Renewables have inconsistent throughput that cannot dynamically or rapidly respond to changes in demand for power. Bitcoin means you can build your dam/windfarm and use the power you generate for bitcoin to offset cost during periods of low demand and high throughput. This massively lowers the cost of setting up and maintaining renewable energy harvesting operations. This incentive also grows as BTC value goes up.
Exactly, I don't get how a bitcoin-mining energy user is any different than any other energy user if I'm selling windpower - willingness to pay for power is not really a unique qualification - I'm paying for power right now and I am not mining a single bitcoin.
We are an incredibly long way off from "just store it" being feasible. Given how energy demand scales with supply, that day may never even come.

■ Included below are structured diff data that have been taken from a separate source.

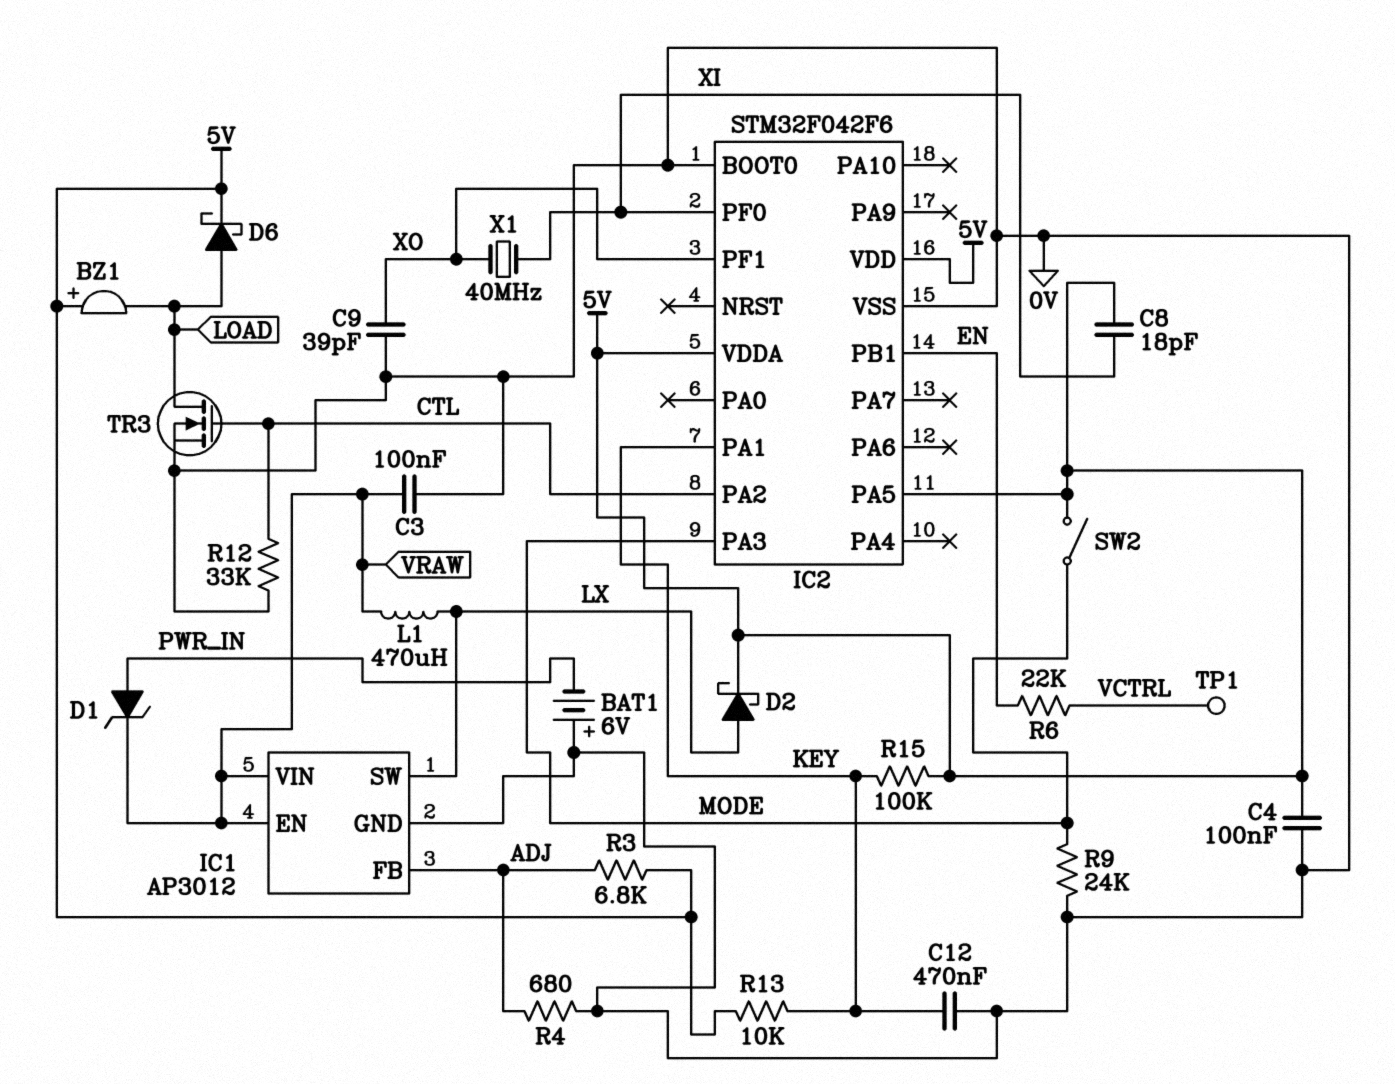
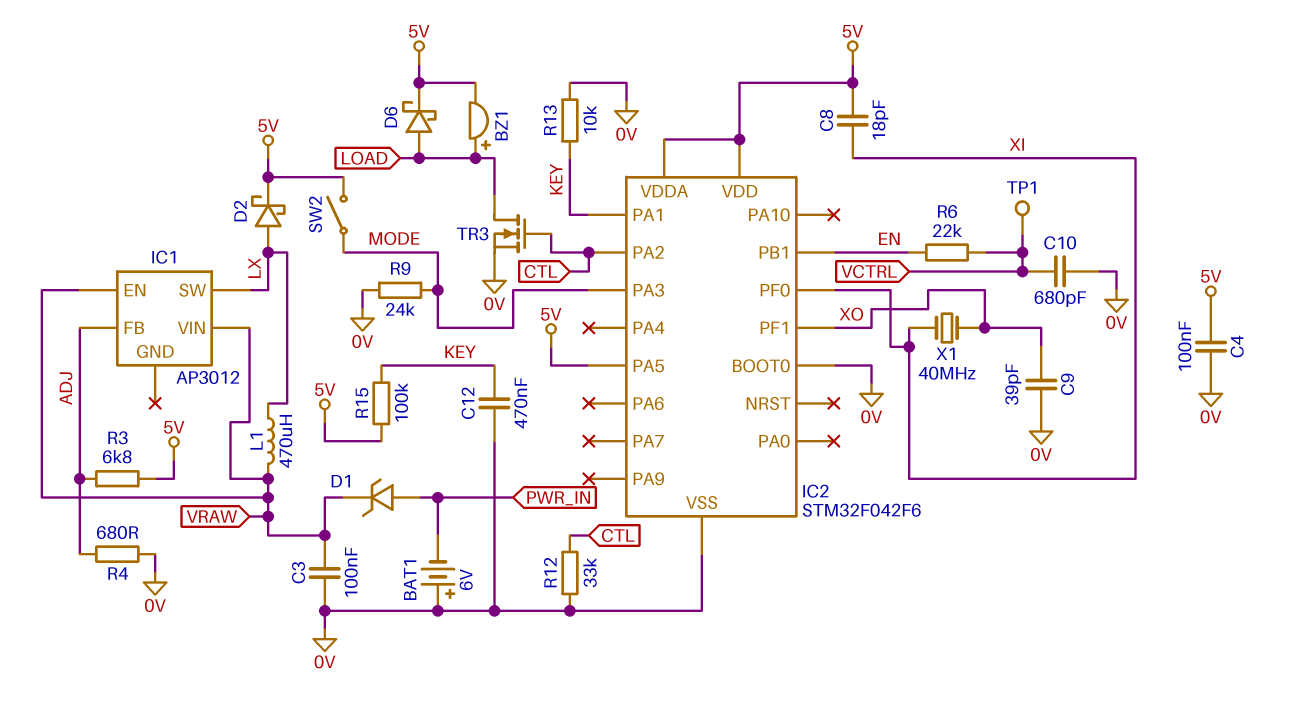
BZ1: buzzer (plus 5V, minus LOAD) -> buzzer (plus LOAD, minus 5V)
C10: none -> 680pF (0V, VCTRL)
IC1 pin GND: 0V -> none
R13: 10k (5V, KEY) -> 10k (0V, KEY)

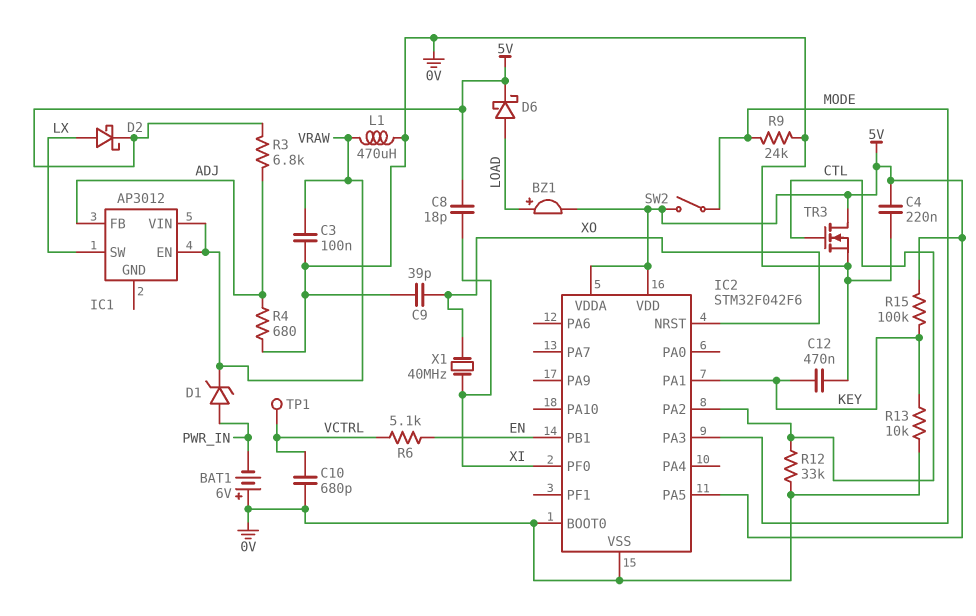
C4: 100nF (0V, 5V) -> 220nF (0V, 5V)
IC2 pin NRST: none -> XO
IC2 pin PF1: XO -> none
L1: 470uH (LX, VRAW) -> 470uH (0V, VRAW)
R6: 22k (EN, VCTRL) -> 5.1k (EN, VCTRL)
TR3: NMOS (G CTL, D LOAD, S 0V) -> NMOS (G CTL, D 5V, S 0V)

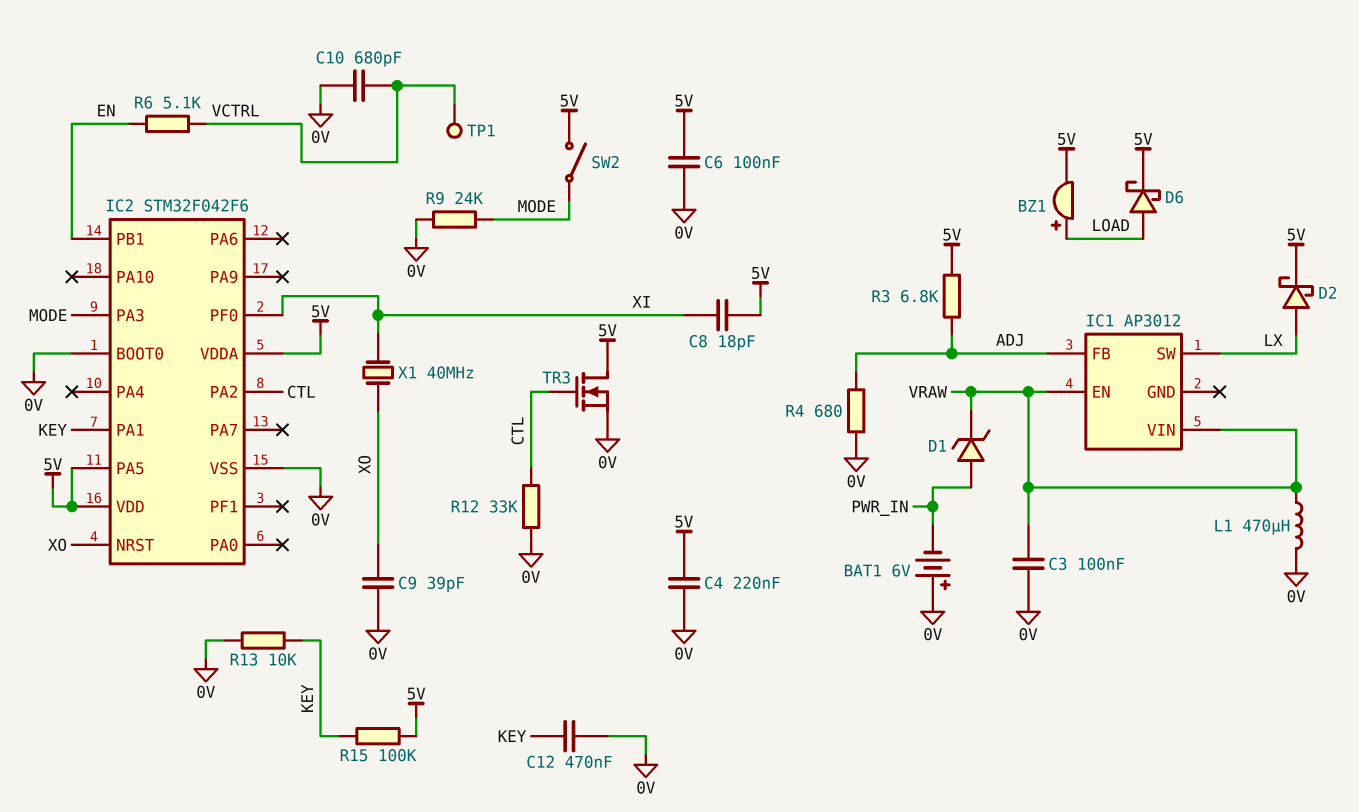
C6: none -> 100nF (0V, 5V)

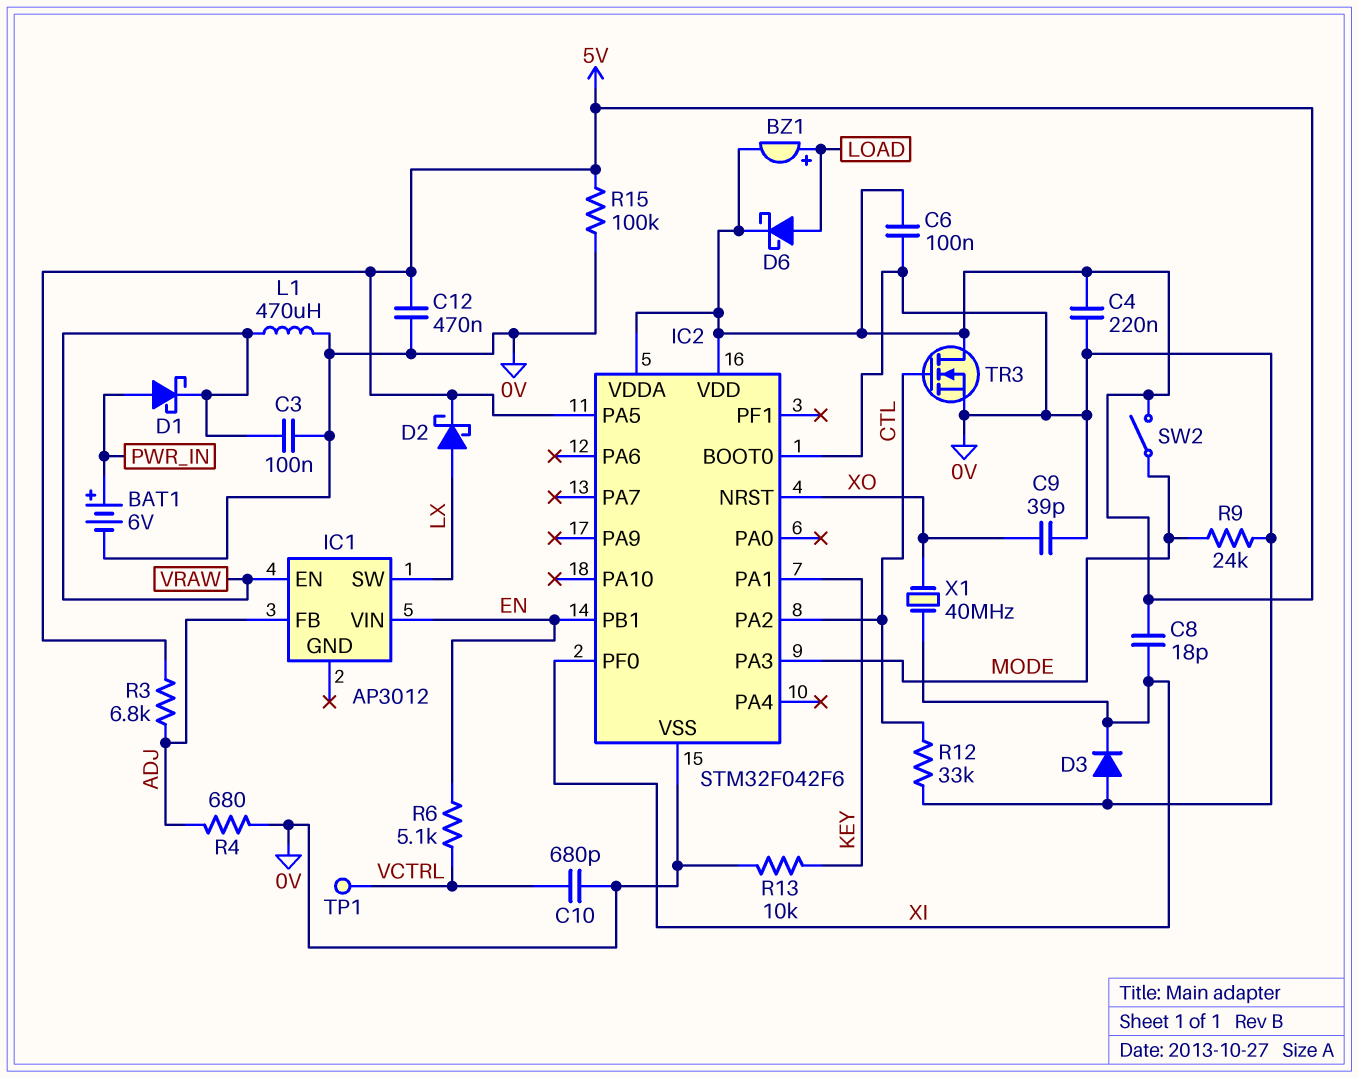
BAT1: 6V (plus 0V, minus PWR_IN) -> 6V (plus PWR_IN, minus 0V)
C12: 470nF (0V, KEY) -> 470nF (0V, 5V)
D1: zener (A PWR_IN, K VRAW) -> schottky (A PWR_IN, K VRAW)
D3: none -> diode (A 0V, K XI)
IC1 pin VIN: VRAW -> EN
R15: 100k (5V, KEY) -> 100k (0V, 5V)

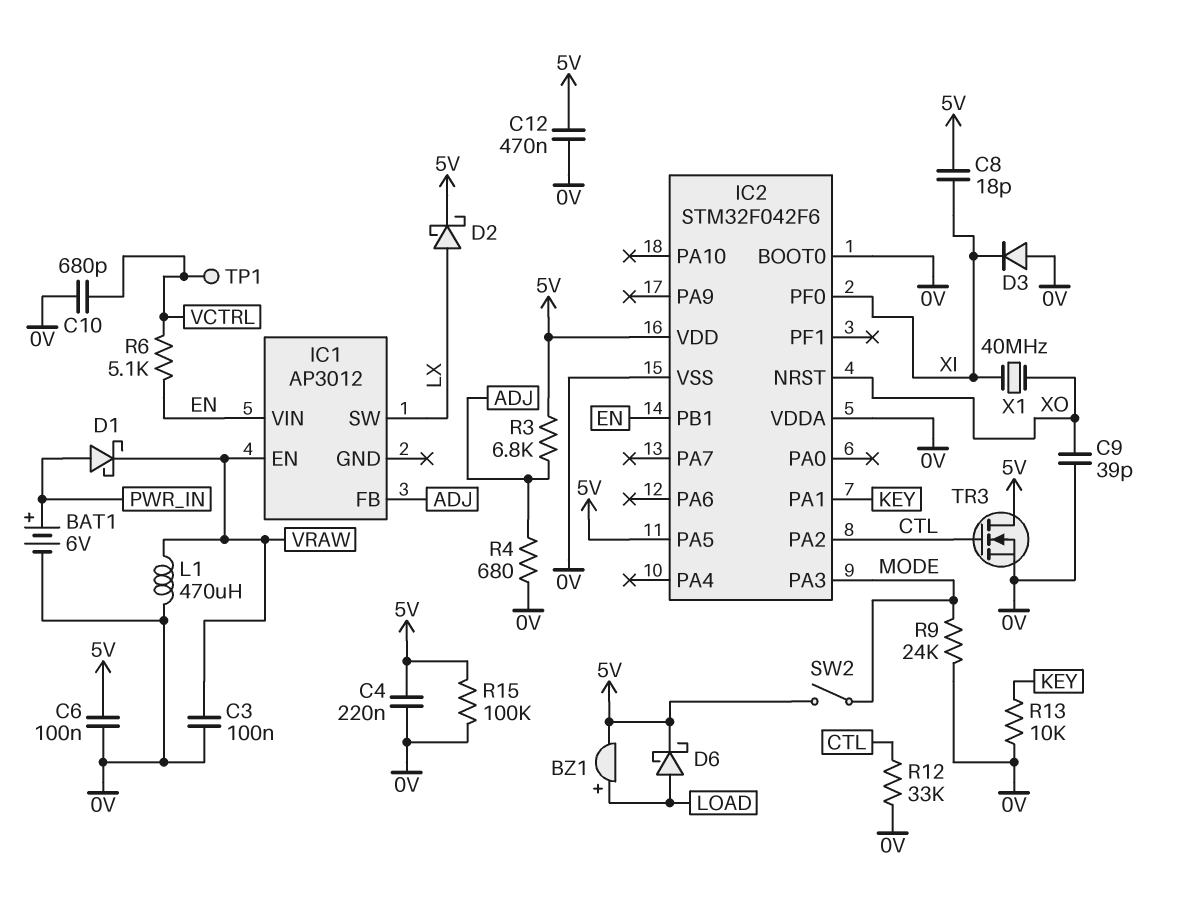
IC2 pin VDDA: 5V -> 0V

I understand it to mean "more power on sunny days than can be used" and "less power on cloudy days" in the solar context, for example. I don't understand why mining bitcoin is tied to it any more so than any other electricity-using activity, and I don't understand why better battery storage isn't a much better solution to this problem? Lets say I decided to put an ice cream factory next to my solar plant - it would only make ice cream on sunny days. It wouldn't run much in the winter. Did I just solve the variable throughput problem better than bitcoin ever could? I think I just did.
right. why the f would i need bitcoin in this equation..at all. and i am no telsa fanboi but would this not be a case for this: https://www.tesla.com/megapack
Besides Bitcoin being just valuable on its own, it also has the advantage of being site and time independent. You can mine BTC anywhere and anytime you can get power and an internet connection, and what it produces can be sold to anyone on earth in an instant and it will never erode or debase. You want to run a lemonade stand using your solar array during off-hours? Go for it, but good luck making any money that way.
"I have a solution for today at no cost to me but I dont like it because I dont understand it. Therefore lets scrap this idea for something that might work in the future but is not yet ready"
Miners will always use whatever energy source is cheapest to them, right now for most of the world that is carbon. If you want less CO2 getting burned up you need to make renewables affordable and practical, of which Bitcoin is the only natural instrument we have to facilitate that. If you don't think Bitcoin has a purpose no amount of energy usage is ever going to be OK with you, so it's just background noise at this point. Meanwhile it will continue chugging along and improving everyone's lives, whether you like it or not.
Now it's backtracking to okay it doesn't actually help the environment or the grid. Just HODL because it's improving lives whether you want to believe it or not. I don't actually have any basis for these claims but I will cling onto any and everything I can to bitcoin and say it improves upon it even though it really doesn't. Please believe me.